- [Instructions to follow] Extract every line of text from the records below verbatim and leave out the pictures.

- [Records supplied]
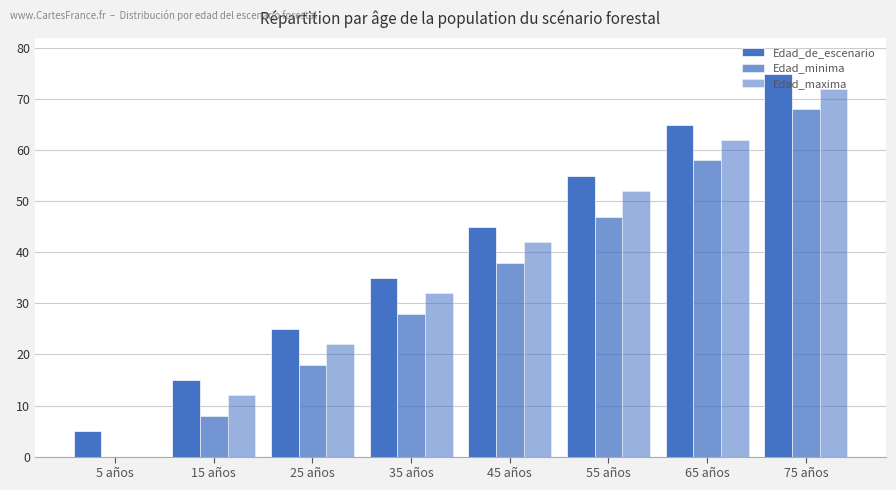

Are the bars grouped side by side (vs. stacked)?

Yes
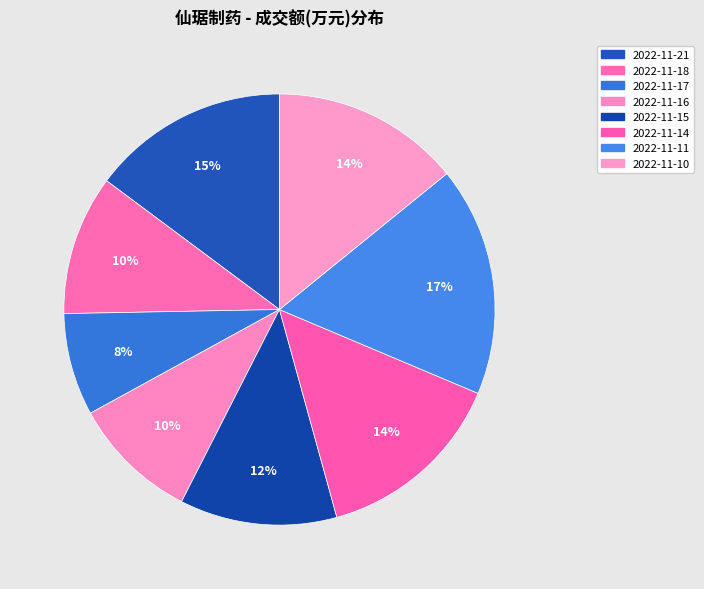

What is the smallest slice in the pie chart?

2022-11-17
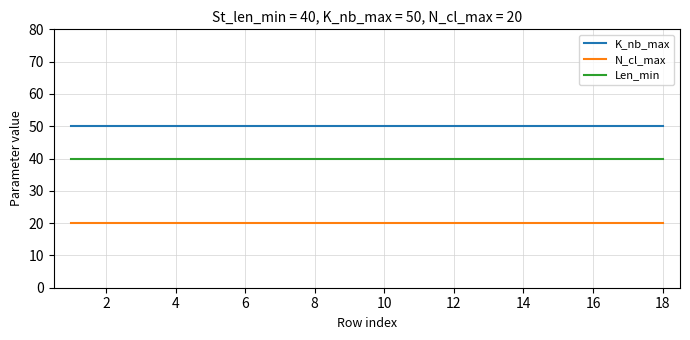

True or false: Len_min and K_nb_max intersect in this chart.

False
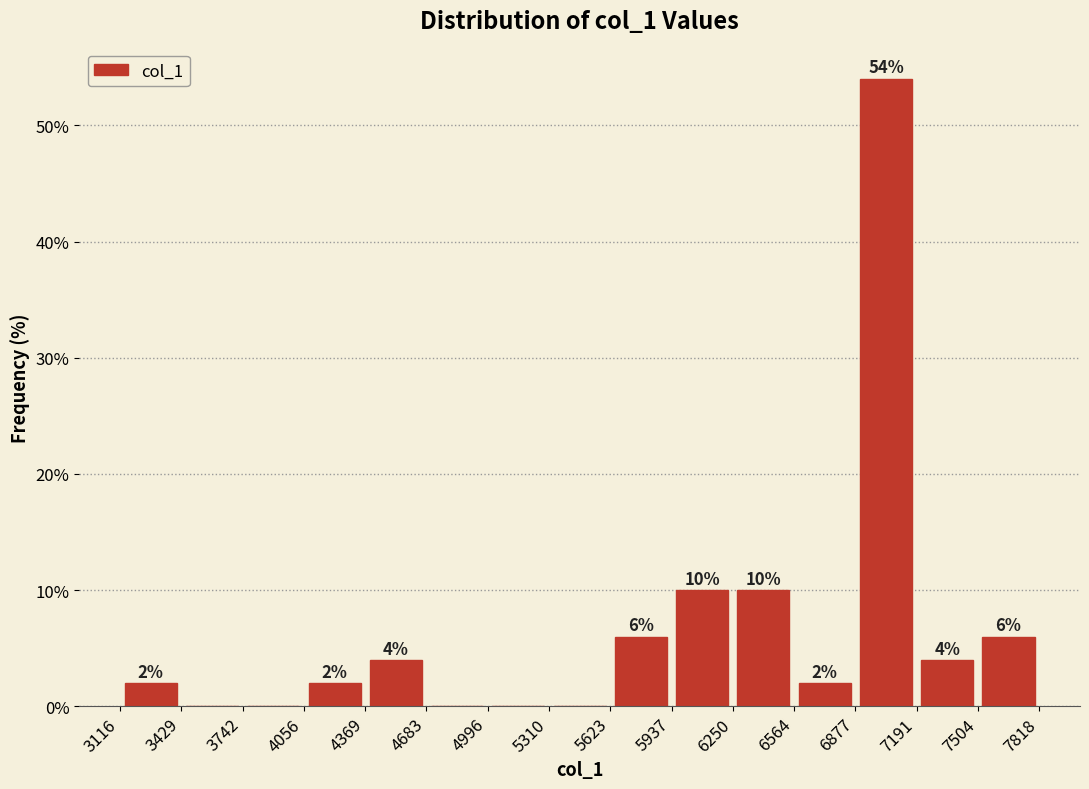

Which range on the x-axis has the tallest bar?

6877 to 7191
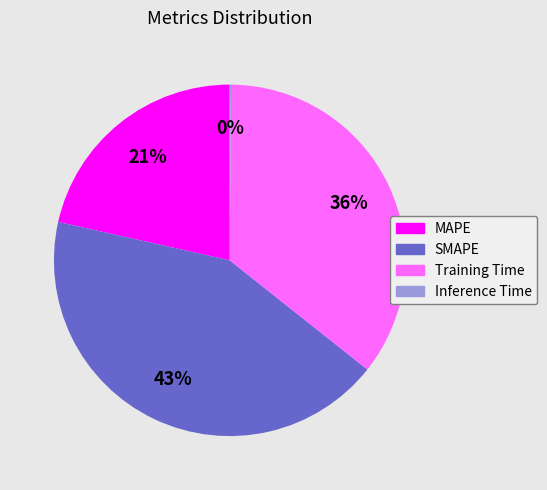

True or false: MAPE accounts for 21% of the total.

True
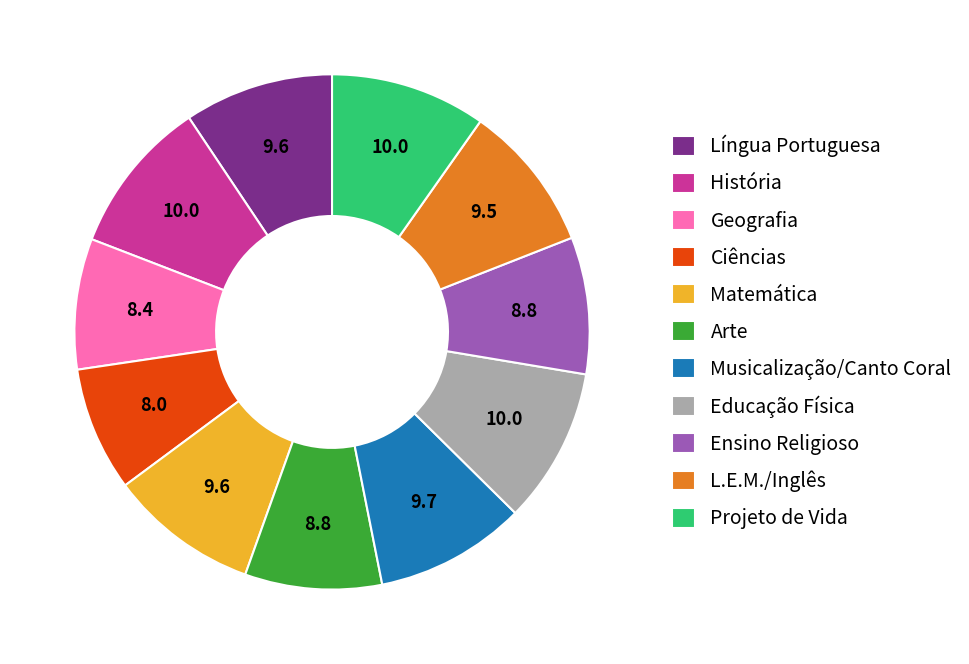

Does Geografia represent more than half of the total?

No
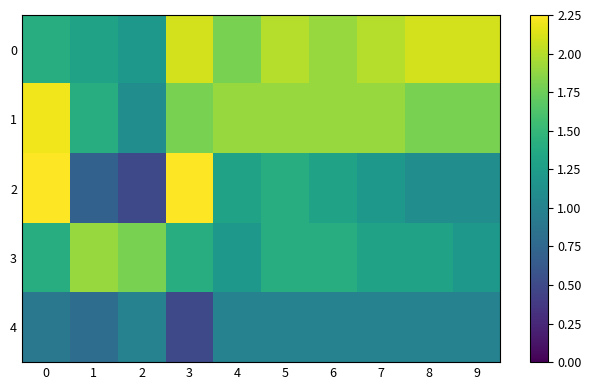

Reading left to right, extract all data points from this chart.

0: 0=1.4	1=1.3	2=1.2	3=2.1	4=1.8	5=2.0	6=1.9	7=2.0	8=2.1	9=2.1
1: 0=2.2	1=1.4	2=1.1	3=1.8	4=1.9	5=1.9	6=1.9	7=1.9	8=1.8	9=1.8
2: 0=2.6	1=0.7	2=0.5	3=2.8	4=1.3	5=1.4	6=1.3	7=1.2	8=1.1	9=1.1
3: 0=1.4	1=1.9	2=1.8	3=1.4	4=1.2	5=1.4	6=1.4	7=1.3	8=1.3	9=1.2
4: 0=0.9	1=0.8	2=1.0	3=0.5	4=1.0	5=1.0	6=1.0	7=1.0	8=1.0	9=1.0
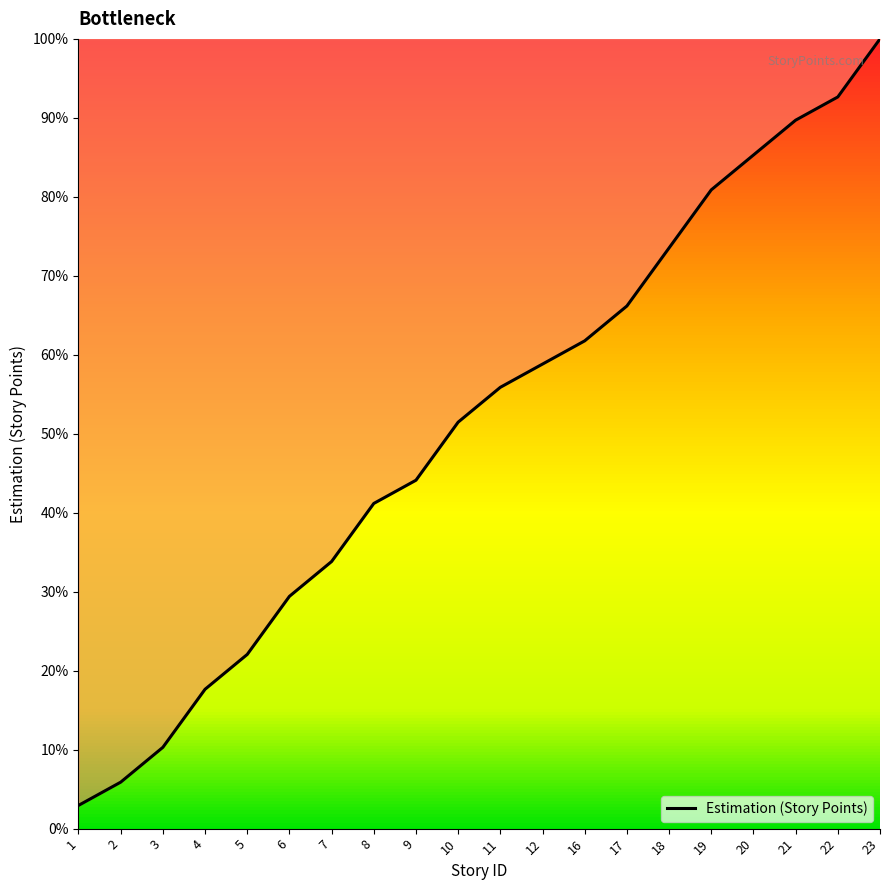

What is the sum of the values at 9 and 5?

66.2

- [Output of the task]
Are the bars grouped side by side (vs. stacked)?

Yes

What is the smallest slice in the pie chart?

2022-11-17

True or false: Len_min and K_nb_max intersect in this chart.

False

Which range on the x-axis has the tallest bar?

6877 to 7191

True or false: MAPE accounts for 21% of the total.

True

Does Geografia represent more than half of the total?

No

Reading left to right, extract all data points from this chart.

0: 0=1.4	1=1.3	2=1.2	3=2.1	4=1.8	5=2.0	6=1.9	7=2.0	8=2.1	9=2.1
1: 0=2.2	1=1.4	2=1.1	3=1.8	4=1.9	5=1.9	6=1.9	7=1.9	8=1.8	9=1.8
2: 0=2.6	1=0.7	2=0.5	3=2.8	4=1.3	5=1.4	6=1.3	7=1.2	8=1.1	9=1.1
3: 0=1.4	1=1.9	2=1.8	3=1.4	4=1.2	5=1.4	6=1.4	7=1.3	8=1.3	9=1.2
4: 0=0.9	1=0.8	2=1.0	3=0.5	4=1.0	5=1.0	6=1.0	7=1.0	8=1.0	9=1.0

What is the sum of the values at 9 and 5?

66.2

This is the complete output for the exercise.